Our Collaboration Journey exercise is based on our Square Wheels cartoons. We have sold this game since 2004 and have received great reactions from customers because of its easy of use, impact and flexibility. It is fun and fast and generates predictable behavior.
We have just completed a FULL update to the Collaboration Journey Challenge exercise. You can find information at:
The CJC exercise involves and engages tabletops of 5 to 6 people in a collective problem solving situation.
Two versions of this game are included in the package, along with really good debriefing question bundles..
-- One has dice and has some impact of luck (The Simple Version or CJ 1)
-- The other has a more complicated design that allows for table-to-table comparisons of results (The Complex Version or CJ2)
The Collaboration Journey Challenge allows a team of 3 to 6 players plan and execute a journey forward, making a series of collective and collaborative decisions that influence each others results as well as overall outcome. Its designed to be fun, fast, and engaging.
The game has evolved from our series of Square Wheels LEGO illustrations about how organizations and individuals really work together to impact productivity and performance. The session can start with an overview using the illustrations to set the stage for the collaborative journey or you can just play the game and land back on the metaphor later in your training, if you wish.
Debriefing can focus on themes of shared goals, communications, planning, teamwork, collaboration and competition, depending on your desired outcomes.
The exercise is straightforward: Move the Wheels to the Customer.
On each round, players must look ahead and planning their moves toward reaching the top through their individual and collective efforts. As they progress, players improve the wagons by adding Round Wheels. The benefits of teamwork and planning impact performance. Points are obtained by reaching the goal and completing the exercise quickly.
The simple elegance of the game structure allows collaboration to optimize progress; some degree of motivating competition between players is possible and likely. Since the first wagon to arrive gets more points than the others and because the route is more difficult towards the end (allowing only 2 teams to pass through the constraints, some degree of my wagon first will often occur. Competition tends to suboptimize results.
In CJ 1, our simple game, each table rolls dice to acquire round wheels, so a degree of luck influences tabletop results.

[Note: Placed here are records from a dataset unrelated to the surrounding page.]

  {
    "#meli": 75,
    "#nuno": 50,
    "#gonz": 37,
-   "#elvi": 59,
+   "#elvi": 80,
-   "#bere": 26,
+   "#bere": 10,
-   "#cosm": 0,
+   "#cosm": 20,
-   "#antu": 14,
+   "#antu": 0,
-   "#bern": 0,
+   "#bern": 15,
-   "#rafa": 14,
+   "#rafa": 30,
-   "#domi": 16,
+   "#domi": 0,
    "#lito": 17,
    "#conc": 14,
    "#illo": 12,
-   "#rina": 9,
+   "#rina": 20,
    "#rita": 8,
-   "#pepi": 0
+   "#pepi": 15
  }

In CJ 2. there is a more complex process of movement that requires decisions on the part of each player during each round of play. In CJ2, the scoring allows for each table to compare their results to the other tables as well as to compare their first play results with a much faster replay.
Both CJ games support the collaboration between individuals to optimize results, while individual competition would allow one individual to optimize personal results at the expense of the other players.

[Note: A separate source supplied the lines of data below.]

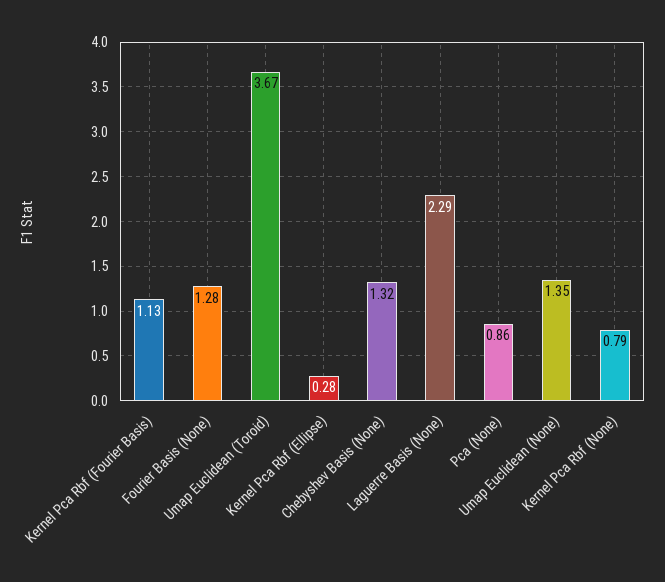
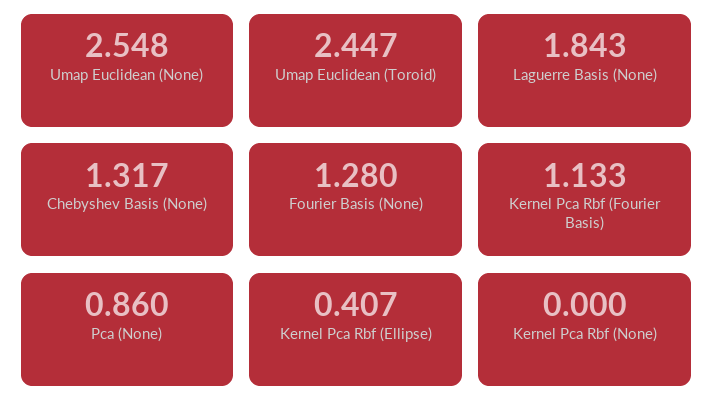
  {
    "Kernel Pca Rbf (Fourier Basis)": 1.133,
    "Fourier Basis (None)": 1.28,
-   "Umap Euclidean (Toroid)": 3.67,
+   "Umap Euclidean (Toroid)": 2.447,
-   "Kernel Pca Rbf (Ellipse)": 0.28,
+   "Kernel Pca Rbf (Ellipse)": 0.407,
    "Chebyshev Basis (None)": 1.317,
-   "Laguerre Basis (None)": 2.29,
+   "Laguerre Basis (None)": 1.843,
    "Pca (None)": 0.86,
-   "Umap Euclidean (None)": 1.35,
+   "Umap Euclidean (None)": 2.548,
-   "Kernel Pca Rbf (None)": 0.79
+   "Kernel Pca Rbf (None)": 0
  }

As in the accidental adversaries archetype framework, the first occurrence of competitiveness often generates reciprocity from the other players. The group then norms more toward competitiveness and aggression and may becoming more competitive over time. It is also possible for players to realize what is happening and choose to change to a more collaborative posture. Overall, the best of positive collaborative intentions can be influenced by individual desires and competition for results while performance-focused discussions during play may moderate this. This makes for a most interesting and fruitful discussion in what can be a very flexible debriefing.

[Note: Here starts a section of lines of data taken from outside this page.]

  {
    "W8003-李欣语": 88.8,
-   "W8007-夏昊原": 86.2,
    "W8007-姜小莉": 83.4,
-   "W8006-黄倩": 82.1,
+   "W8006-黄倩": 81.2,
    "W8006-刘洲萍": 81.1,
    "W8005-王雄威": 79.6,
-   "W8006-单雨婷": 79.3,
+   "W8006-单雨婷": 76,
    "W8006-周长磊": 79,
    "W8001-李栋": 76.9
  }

Your debriefing can focus on interpersonal interactions and communications, thinking styles, themes of collaboration and shared goals, tendencies to compete and succeed and a variety of other themes. The dynamics will generate a discussion of choice and choices for performance improvement and can be linked to a variety of thinking styles or personality instruments such as DiSC, MBTI, HBDI or Information Sorting Styles (NLP) tools that are available. This is a powerful, interactive, 90-minute structured team building simulation with a very flexible debriefing framework.